Janet Yellen said at the press conference that she would do three more raises in 2018 and another three in 2019 — which sounds a lot. But even when you add it all up, those are all quarter-point raises. So that would make the Fed target range at the end of 2019 2.75–3%. But with inflation at 2% — and it’s running a bit above that at the moment — that’s still pretty loose money.
Gold was up $17 after the Fed’s move, suggesting that they think inflation is coming back.
Question: So what do you make of all this, Hutch?
Martin Hutchinson: My theory is that zero rates and heavy regulation suppressed the economy from 2008–2016. That meant we got very low productivity growth — but it also suppressed inflation. We didn’t get the inflation that you’d have expected from the low interest rates.
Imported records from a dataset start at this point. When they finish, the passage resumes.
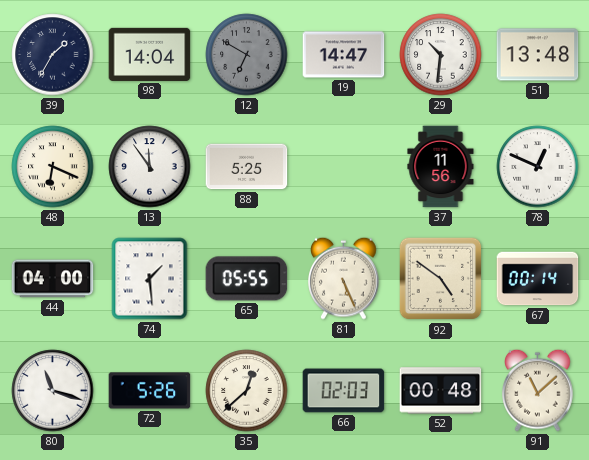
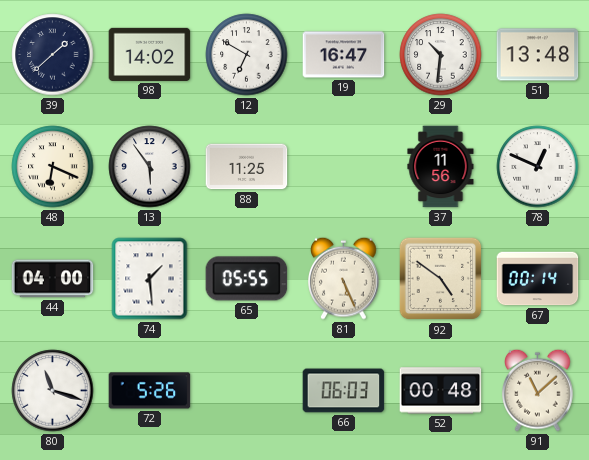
39: 1:35 -> 1:38
98: 14:04 -> 14:02
12 dial: grey -> white
19: 14:47 -> 16:47
13: 11:54 -> 5:54
88: 5:25 -> 11:25
35: 12:38 -> none
66: 02:03 -> 06:03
Money supply, M2, rose 6% annually throughout that period. But GDP rose only 3–4%. That’s nominal GDP. Real GDP rose about 3%, and then there was a bit of inflation on top of that. And if money supply is rising faster than real GDP, you’d expect inflation to pick up. And my view is that whether it’s the advent of President Trump or the end of zero rates, normality has now returned.
Question: Normality. What do you exactly mean by that?
Martin Hutchinson: In a normal market, loose money causes inflation — and we’ve still got very low interest rates and very loose money. If it does cause inflation, the Fed will have to get more aggressive in raising the rates in order to curb inflation. So if you’ve got inflation and rising federal funds rates, Treasury yields will have to zoom higher. And the budget deficit may go up as well. If President Trump is going to spend some money on the military and build infrastructure, then that’s all going to cause the budget deficit to rise — which also causes interest rates to rise.
Question: So knowing all this, Hutch, are there investment implications?
Martin Hutchinson: Yes, I think so. I think it makes good sense to buy an ETF that’s bearish on the Treasury market. The ProShares UltraShort 20+ Year Treasury ETF (TBT) goes up by twice as much as Treasury bond prices go down — or as yields go up. You can get even more leverage by buying the 2019 $46 calls at $4.50 or better. That means you get not only double leverage from the TBT, but also the options give you additional leverage of about another 2.2 times. You would buy four options for $18 to get the same upside as one share of TBT for $40 at the moment.
So in other words, four options contracts for 100 shares. That makes the options 4.4 times leveraged against the Treasuries (2.2 on the options x 2 on the TBT). 4.4 times leverage is a hell of a lot, so don’t put too much money in this. But you could make out very nicely if my thesis is correct and Treasury bond yields rise.
Question: Excellent, Hutch, as always. Thanks for your time.
Martin Hutchinson: Great pleasure. Thank you very much.
Question: This is Wall Street Daily signing off.